Yessss high fives! I mean...props? (I mean that awkward thing guys do with their hands)
??
Ah, but at least blokes do it honestly - my kids crack up with the finger-pull fart. Not like those sneaky girls who quietly let off a stinker then try to blame the dog!
Yes indeed, a great pair of legs takes all sorts of beating. (Says he married to a dancer.... ;) )
*splutter*
A brain? God no! Those ones have their brain attached to their mouth and they talk! No, a lobotomy is an ideal trait in a woman.
The high five slap is a tough one to learn.
As long as it is attached to a curvy female body?
;)
Even though it is "boys-only" thread here, could I address the girls in this thread please?
What are you doing?
I am a little embarrassed that some (will not name names but I am sure they know who they are) are claiming to be men and post in this thread pretending to be men! That is very disappointing.
Why, oh, why would anyone to pretend to be men? Want to be a man?
We have to give it to the guys that even if occassionally they post in the Coffee thread, none of them come in high heels and say things like "Why do my nails keek chipping? Should I have caramel or light blond highlights? Does my bum look big in this?"

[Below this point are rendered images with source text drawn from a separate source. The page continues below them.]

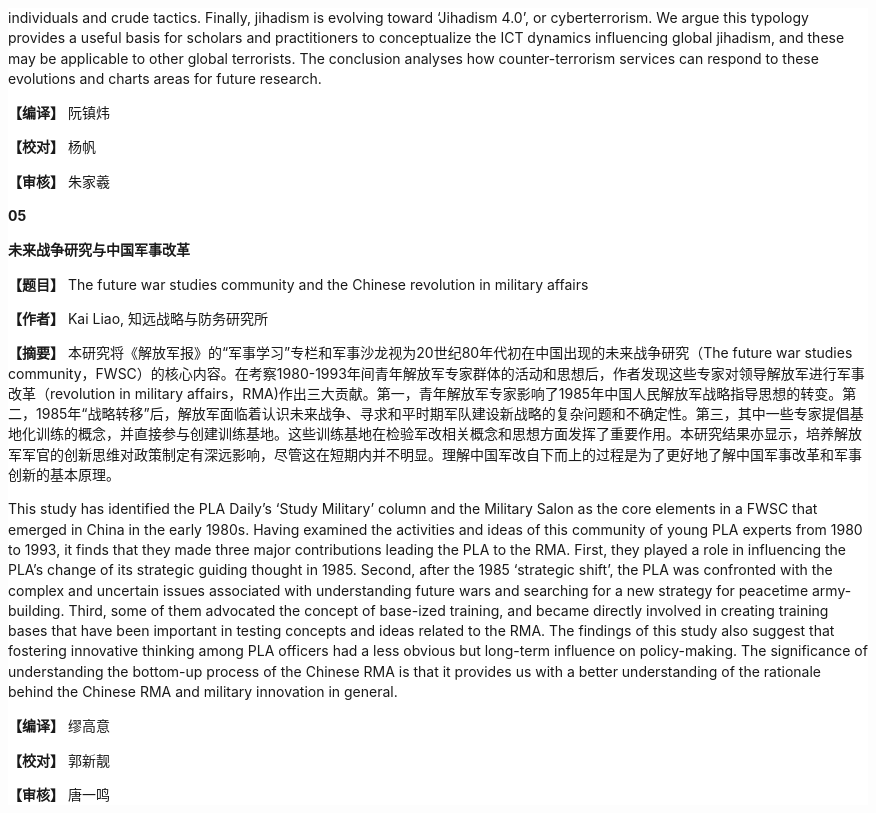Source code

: individuals and crude tactics. Finally, jihadism is evolving toward ‘Jihadism
4.0’, or cyberterrorism. We argue this typology provides a useful basis for
scholars and practitioners to conceptualize the ICT dynamics influencing
global jihadism, and these may be applicable to other global terrorists. The
conclusion analyses how counter-terrorism services can respond to these
evolutions and charts areas for future research.

  

 **【编译】** 阮镇炜

 **【校对】** 杨帆

 **【审核】** 朱家羲

  

 **05**

 **未来战争研究与中国军事改革**  

 **【题目】** The future war studies community and the Chinese revolution in
military affairs

 **【作者】** Kai Liao, 知远战略与防务研究所

 **【摘要】** 本研究将《解放军报》的“军事学习”专栏和军事沙龙视为20世纪80年代初在中国出现的未来战争研究（The future war
studies
community，FWSC）的核心内容。在考察1980-1993年间青年解放军专家群体的活动和思想后，作者发现这些专家对领导解放军进行军事改革（revolution
in military
affairs，RMA)作出三大贡献。第一，青年解放军专家影响了1985年中国人民解放军战略指导思想的转变。第二，1985年“战略转移”后，解放军面临着认识未来战争、寻求和平时期军队建设新战略的复杂问题和不确定性。第三，其中一些专家提倡基地化训练的概念，并直接参与创建训练基地。这些训练基地在检验军改相关概念和思想方面发挥了重要作用。本研究结果亦显示，培养解放军军官的创新思维对政策制定有深远影响，尽管这在短期内并不明显。理解中国军改自下而上的过程是为了更好地了解中国军事改革和军事创新的基本原理。

  

This study has identified the PLA Daily’s ‘Study Military’ column and the
Military Salon as the core elements in a FWSC that emerged in China in the
early 1980s. Having examined the activities and ideas of this community of
young PLA experts from 1980 to 1993, it finds that they made three major
contributions leading the PLA to the RMA. First, they played a role in
influencing the PLA’s change of its strategic guiding thought in 1985. Second,
after the 1985 ‘strategic shift’, the PLA was confronted with the complex and
uncertain issues associated with understanding future wars and searching for a
new strategy for peacetime army-building. Third, some of them advocated the
concept of base-ized training, and became directly involved in creating
training bases that have been important in testing concepts and ideas related
to the RMA. The findings of this study also suggest that fostering innovative
thinking among PLA officers had a less obvious but long-term influence on
policy-making. The significance of understanding the bottom-up process of the
Chinese RMA is that it provides us with a better understanding of the
rationale behind the Chinese RMA and military innovation in general.

  

 **【编译】** 缪高意

 **【校对】** 郭新靓

 **【审核】** 唐一鸣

I might even propose that those who have made that unfortunate choice get banned from the "girls-only" thread for a week or so!
I hope I wasn't pretending to be a guy... I think it was obvious I was just a girl wanting to talk about guy things :D
guy talk is more fun than girl talk sometimes.
That is really cool Mono!!!!!:thumbs_up Found myself punching the air along with it and i'm not even a man! :lol:
Ok for all the "men" in this thread... you all asked for it!
http://www.youtube.com/watch?v=0lUjhEHlh7s
Mono, you are officially brilliant!
mono -- awesome poem, I plan to read it again the next time I have to hit the head.
To the rest of the men: I offer us to reflect on one of life's great pleasures. The pleasure of which I speak, of course, is drinking cold beer in the shower. Now, if you have not had the wherewithal to crack open a cold Budweiser (or brew of choice) before reaching for that bar of Ivory soap, then you are missing out.
In undergrad, drinking beer in the shower was so popular, that we had a miniature refrigerator well socked with the cheapest brew from the cheapest liquor store next to the toilet.
Now, if you'll excuse me, I have to shower up before I go to work.
Good Hunting!
"In undergrad, drinking beer in the shower was so popular, that we had a miniature refrigerator well socked with the cheapest brew from the cheapest liquor store next to the toilet. "
"Really?"
I expect they poured it straight in, just to cut out the middle man.